Members of Parliament (MPs) stopped the implementation of the presidential working party’s recommendations on education reform.
According to the National Assembly Speaker, Moses Wetangula, it is illegal to implement recommendations before Parliament has approved them.
He added that the work of the MPs is to legislate, meaning the recommendations should be debated in Parliament before they can be passed for implementation.
“I repeat nobody; no minister of government can purport to make law or do things that appear to be in the (sic) that they have made law because they have no capacity to make any law,” he said.
Emuhaya MP Omboko Milemba raised the issue in Parliament, revealing that the recommendations had caused a schism among stakeholders in the education sector, including the Ministry of Education, the Teachers Service Commission (TSC), and unions.
Milemba, the chairman of the Kenya Union of Post Primary Education Teachers (KUPPET), went on to say that such recommendations should be put on hold until Parliament approves them
“The recommendations that the Ministry of Education reveals the grades for pre-service teachers jeopardize TSC’s mandate as provided under Article 237 (3) of the Constitution,” he stated.
“The working party also recommended that the Ministry establishes a comprehensive school system where all levels of learning are managed as one institution contrary to the Constitution.

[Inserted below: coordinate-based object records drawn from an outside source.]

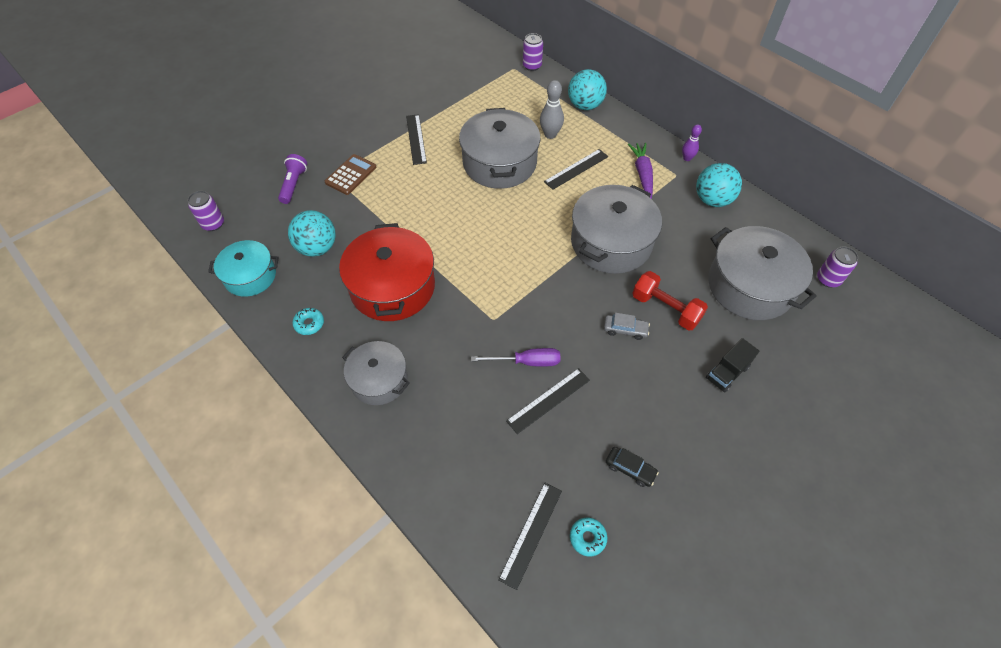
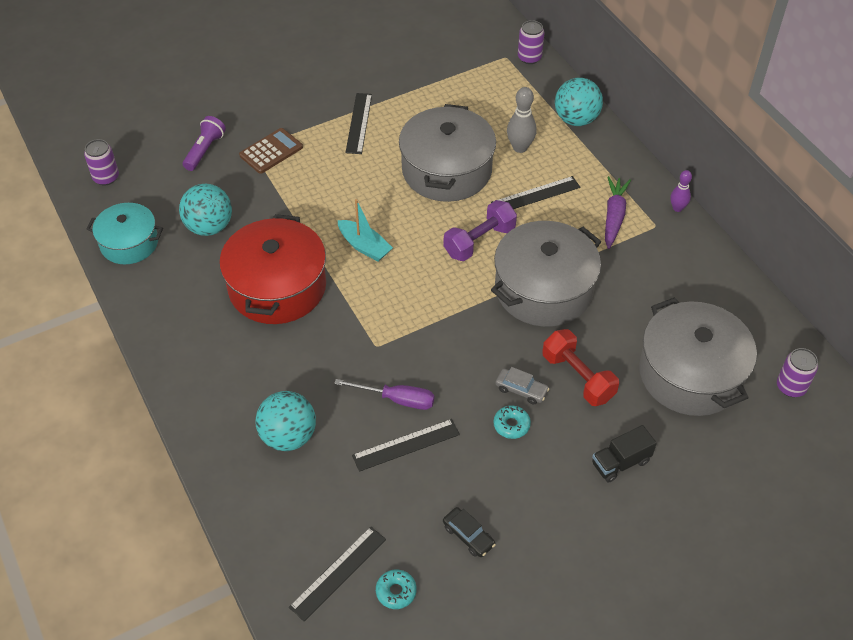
camera: 15 degrees right, 5 degrees down
turquoise donut [292,308,324,335] -> turquoise donut moved to [493,405,531,439]
grey pot [342,341,410,405] -> none
turquoise ball [696,163,742,207] -> turquoise ball moved to [255,391,316,451]
none -> turquoise boat [338,199,393,261]
none -> purple dumbbell [443,200,517,261]

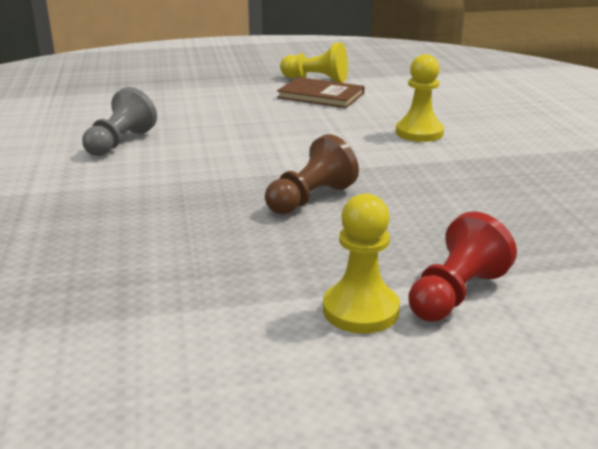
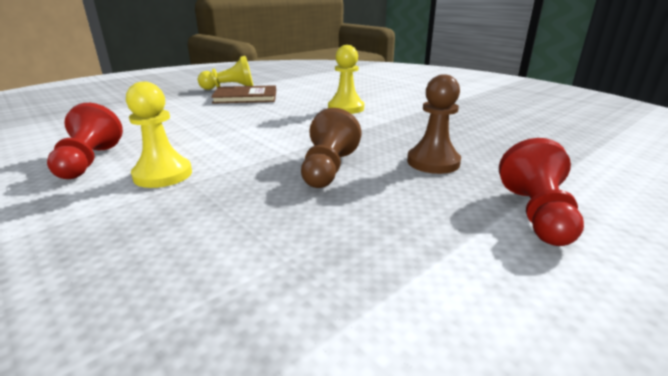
camera: 30 degrees left, 0 degrees up
grey pawn [82,87,157,156] -> red pawn [47,103,123,179]
yellow pawn [323,193,400,333] -> yellow pawn moved to [126,82,192,188]
none -> brown pawn [407,74,461,174]

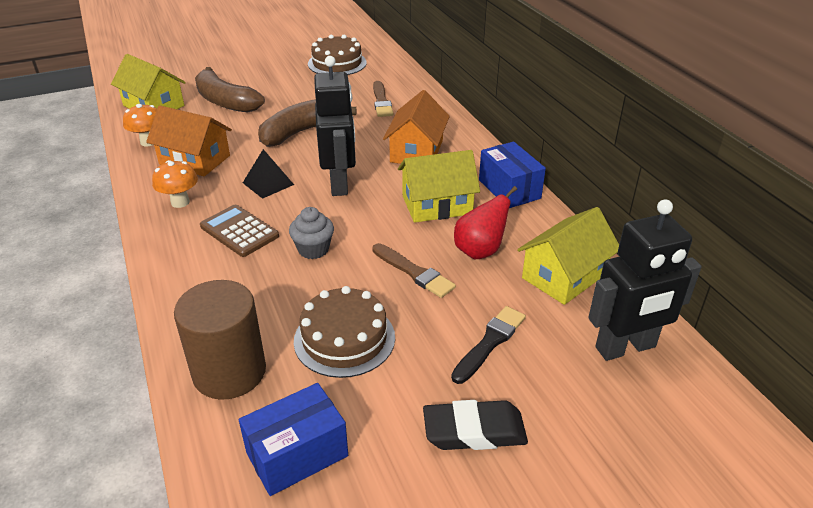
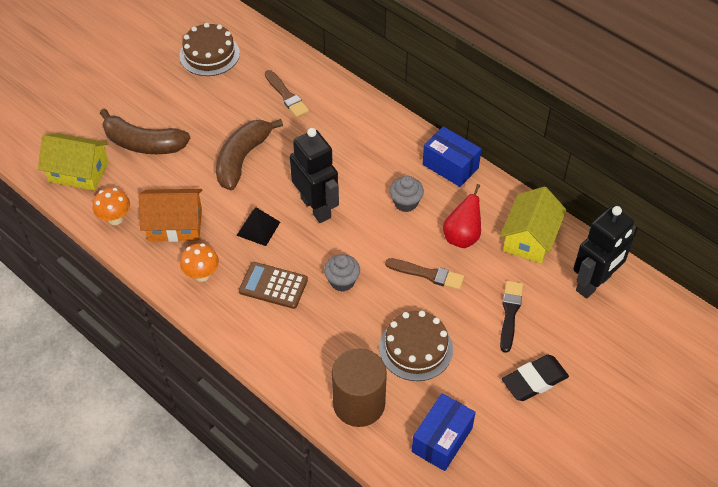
camera: 25 degrees left, 15 degrees up
orange house [383,90,450,164] -> none
yellow house [398,150,480,223] -> grey cupcake [390,176,424,212]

The working party further recommends that the Ministry recruits staff for special needs in institutions, which will interfere with TSC’s mandate.”
The Presidential Working Party on Education Reforms made some far-reaching recommendations on the education sector in the country in the report released in June this year.
The changes recommended the scrapping of the categorization of secondary schools and the removal of compulsory subjects for career choices, among others.